Savannah took one last look at the bodies of her children, but she knew it was useless save for sentimental value. They had been gone for too long now, nothing could bring them back. She had failed to protect them from their father, who had turned into one of them, one of the infected.

If he had been a normal infected, she could've saved them. But what he turned into was something more advanced, something that coughed and hacked, that shot out tentacles from its malformed face. He had captured their young children with that tentacle tongue of his while Savannah was surrounded by a swarm of common infected with nothing but a frying pan in hand. She couldn't get to her children in time. She couldn't kill her husband fast enough.

Savannah's gaze lingered on the corpses of her once beautiful children, and even flickered over to what used to be her husband. She couldn't stay angry at him. She loved him dearly, and it was that damn flu that made him do what he did. It changed him.

She'd keep her wedding ring.

Savannah didn't own anything but dresses. She was a housewife, and a damn proud one. She did, however, change out of her white heels and into a pair of her husband's hiking boots. They were roughly the same shoe size.

She found a fanny pack laying around in the closet where she found the boots. It barely fit around her curvy waist. Savannah huffed about needing to lose weight as she tramped around the house in search of supplies to stuff into the fanny pack. She packed a small bottle of hand sanitizer, some fruit snacks, and a small first aid kit.

Savannah's husband had kept a shotgun in a locked case in the living room.

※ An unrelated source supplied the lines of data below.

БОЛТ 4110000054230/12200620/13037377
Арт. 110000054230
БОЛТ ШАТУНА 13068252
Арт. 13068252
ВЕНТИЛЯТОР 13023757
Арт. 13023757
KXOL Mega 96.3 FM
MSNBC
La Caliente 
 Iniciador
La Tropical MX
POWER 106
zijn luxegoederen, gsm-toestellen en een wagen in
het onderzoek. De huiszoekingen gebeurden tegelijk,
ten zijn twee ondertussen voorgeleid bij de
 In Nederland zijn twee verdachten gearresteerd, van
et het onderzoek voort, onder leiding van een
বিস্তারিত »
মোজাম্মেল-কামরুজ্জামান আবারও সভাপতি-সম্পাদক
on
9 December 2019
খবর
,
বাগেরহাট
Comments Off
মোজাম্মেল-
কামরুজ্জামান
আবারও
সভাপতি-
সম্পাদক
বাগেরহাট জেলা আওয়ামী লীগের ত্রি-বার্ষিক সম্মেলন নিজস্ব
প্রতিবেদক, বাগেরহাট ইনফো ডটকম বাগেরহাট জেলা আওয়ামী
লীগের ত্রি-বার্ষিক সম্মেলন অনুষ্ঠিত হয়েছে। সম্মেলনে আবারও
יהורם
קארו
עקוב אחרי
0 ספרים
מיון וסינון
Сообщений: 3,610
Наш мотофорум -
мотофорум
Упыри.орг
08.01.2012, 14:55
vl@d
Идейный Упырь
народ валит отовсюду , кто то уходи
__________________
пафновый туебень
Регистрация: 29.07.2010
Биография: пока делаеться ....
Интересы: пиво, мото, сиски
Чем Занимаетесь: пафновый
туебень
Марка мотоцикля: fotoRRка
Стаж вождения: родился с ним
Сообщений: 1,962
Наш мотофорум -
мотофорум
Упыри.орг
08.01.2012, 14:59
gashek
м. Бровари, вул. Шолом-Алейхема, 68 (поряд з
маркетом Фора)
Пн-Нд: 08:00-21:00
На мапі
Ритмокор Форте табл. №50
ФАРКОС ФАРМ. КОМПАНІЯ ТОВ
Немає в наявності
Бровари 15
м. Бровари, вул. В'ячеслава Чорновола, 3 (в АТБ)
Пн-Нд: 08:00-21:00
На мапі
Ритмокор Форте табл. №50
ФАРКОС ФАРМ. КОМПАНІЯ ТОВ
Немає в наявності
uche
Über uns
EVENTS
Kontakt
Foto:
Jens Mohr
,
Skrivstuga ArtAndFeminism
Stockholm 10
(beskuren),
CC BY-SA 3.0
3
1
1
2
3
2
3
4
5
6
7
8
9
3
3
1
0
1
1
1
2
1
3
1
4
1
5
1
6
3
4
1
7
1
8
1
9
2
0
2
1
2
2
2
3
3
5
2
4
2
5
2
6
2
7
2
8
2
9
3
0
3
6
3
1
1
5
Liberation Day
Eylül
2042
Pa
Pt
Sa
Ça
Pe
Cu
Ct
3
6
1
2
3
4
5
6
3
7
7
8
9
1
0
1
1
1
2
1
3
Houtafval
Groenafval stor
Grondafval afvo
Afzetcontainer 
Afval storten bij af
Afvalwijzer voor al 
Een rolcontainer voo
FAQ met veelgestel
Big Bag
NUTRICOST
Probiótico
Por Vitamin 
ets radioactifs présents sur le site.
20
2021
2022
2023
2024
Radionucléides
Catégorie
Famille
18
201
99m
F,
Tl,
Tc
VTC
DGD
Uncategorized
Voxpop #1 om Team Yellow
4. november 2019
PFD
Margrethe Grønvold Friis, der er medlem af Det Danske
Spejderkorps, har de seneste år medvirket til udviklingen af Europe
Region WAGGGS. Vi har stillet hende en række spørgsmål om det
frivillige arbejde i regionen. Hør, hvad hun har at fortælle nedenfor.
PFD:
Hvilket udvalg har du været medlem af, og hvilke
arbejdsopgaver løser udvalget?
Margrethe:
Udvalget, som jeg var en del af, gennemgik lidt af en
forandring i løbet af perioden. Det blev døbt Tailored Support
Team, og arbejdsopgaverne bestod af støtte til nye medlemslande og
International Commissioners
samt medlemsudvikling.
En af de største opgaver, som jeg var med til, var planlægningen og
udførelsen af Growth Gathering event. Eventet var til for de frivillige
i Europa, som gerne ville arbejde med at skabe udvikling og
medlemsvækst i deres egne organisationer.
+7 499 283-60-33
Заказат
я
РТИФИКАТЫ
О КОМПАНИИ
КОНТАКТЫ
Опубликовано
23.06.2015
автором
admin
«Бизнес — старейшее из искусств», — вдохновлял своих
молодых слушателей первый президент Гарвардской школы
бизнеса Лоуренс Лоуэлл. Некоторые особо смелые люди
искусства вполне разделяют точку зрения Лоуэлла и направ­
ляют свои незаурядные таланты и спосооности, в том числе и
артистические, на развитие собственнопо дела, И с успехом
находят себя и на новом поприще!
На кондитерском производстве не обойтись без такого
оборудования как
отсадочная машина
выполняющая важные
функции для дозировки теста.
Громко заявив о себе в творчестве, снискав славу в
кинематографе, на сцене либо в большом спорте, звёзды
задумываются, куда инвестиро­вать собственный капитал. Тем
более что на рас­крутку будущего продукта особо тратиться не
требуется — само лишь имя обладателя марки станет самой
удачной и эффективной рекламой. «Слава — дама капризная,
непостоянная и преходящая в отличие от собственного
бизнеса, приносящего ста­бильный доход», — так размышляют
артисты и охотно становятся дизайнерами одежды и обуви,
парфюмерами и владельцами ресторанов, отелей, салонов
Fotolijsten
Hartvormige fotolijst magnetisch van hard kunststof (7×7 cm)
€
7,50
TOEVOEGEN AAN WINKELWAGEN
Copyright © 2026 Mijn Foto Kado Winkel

Too impatient to search for the key, she drew her metal frying pan back and swung it into the glass case. The glass shattered, and a jagged hole was left in its wake. Savannah reached in and pulled the shotgun out through the hole in the case. To her pleasure, it was already loaded.

Savannah's green eyes burned into the bodies of her family members. She turned her head, and stepped over the bodies of the infected as she headed out the front door into the blinding sunlight.